Tomorrow I shall make the V28.








Tuesday, June 5, 2012

Summer Fun Activity #5973: Creating Nose Stickers

Supplies: Young, green, still sticky tree seeds, (aka 'helicopters' when fully formed and dry)





Step 1: Take one 'wing' and peel back the seed end



Step 2: While outside with your friends call out to the people passing by on the sidewalk:

"Would you like a nose sticker?"

Step 3: Laugh until you can't speak as you watch your neighbor put one on


What do you think? Do I look like an angry rhino?



(Credit and special thanks to the daycare kids next door for the idea and the laugh.) 



Sunday, June 3, 2012

Trade You Some Green Juice for Your PB&J Sandwich!!


My grandpa loved fresh garden veggies, especially ones that grew from his own backyard plot. I, a finicky eater as a child, only cared for a few, and because my mother didn't like the green ones I rarely had to eat those. But even more unappealing than eating veggies was drinking their juice. I remember the juicer on my grandparents' kitchen counter and the orange drizzle that came out of it with a fresh supply of carrot juice. I don't remember tasting it, maybe I did, but I do remember thinking that it was nothing I ever wanted to ingest.

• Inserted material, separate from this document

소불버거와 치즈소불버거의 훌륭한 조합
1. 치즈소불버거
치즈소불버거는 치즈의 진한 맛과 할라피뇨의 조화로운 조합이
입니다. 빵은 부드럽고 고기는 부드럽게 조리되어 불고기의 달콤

Now that I'm a more sophisticated eater—I occasionally eat broccoli and peas—I'm still a little turned off by the veggie juice idea. I love green salads and salsas, have no trouble eating fruit most days of the week, and sometimes try out ethnic foods, but the juice still has this negative medicinal-health-nut-old-person connotation. 

What a surprise, then, that my lunches for the past five days have been a—mostly green—rainbow concoction of vegetable juice! (No, that wasn't me in the elementary school cafeteria trying to make trades with my students—my juice for their Lunchables). OK, I willingly started this juicing plan with Luke. His mom has convinced many family members to make these diet changes—for a time. We're told that energy will increase, weight will fall away, and aches and pains will diminish. Can't complain there.

So we're trying one week, but not juice only. We enjoy our fruit smoothies in the morning and currently they still have yogurt and almond milk in them. I do want to go at least a week without the dairy, but I think I'll ease in to this no eating situation. 

The week is nearly to an end and here is what we know so far: we are hungry. Oh, and we are hungry. 



The green juice: table art





Luke getting ready for his first taste





See, he likes it!! (He did say that he could barely choke it down, but I think he was just making a joke.)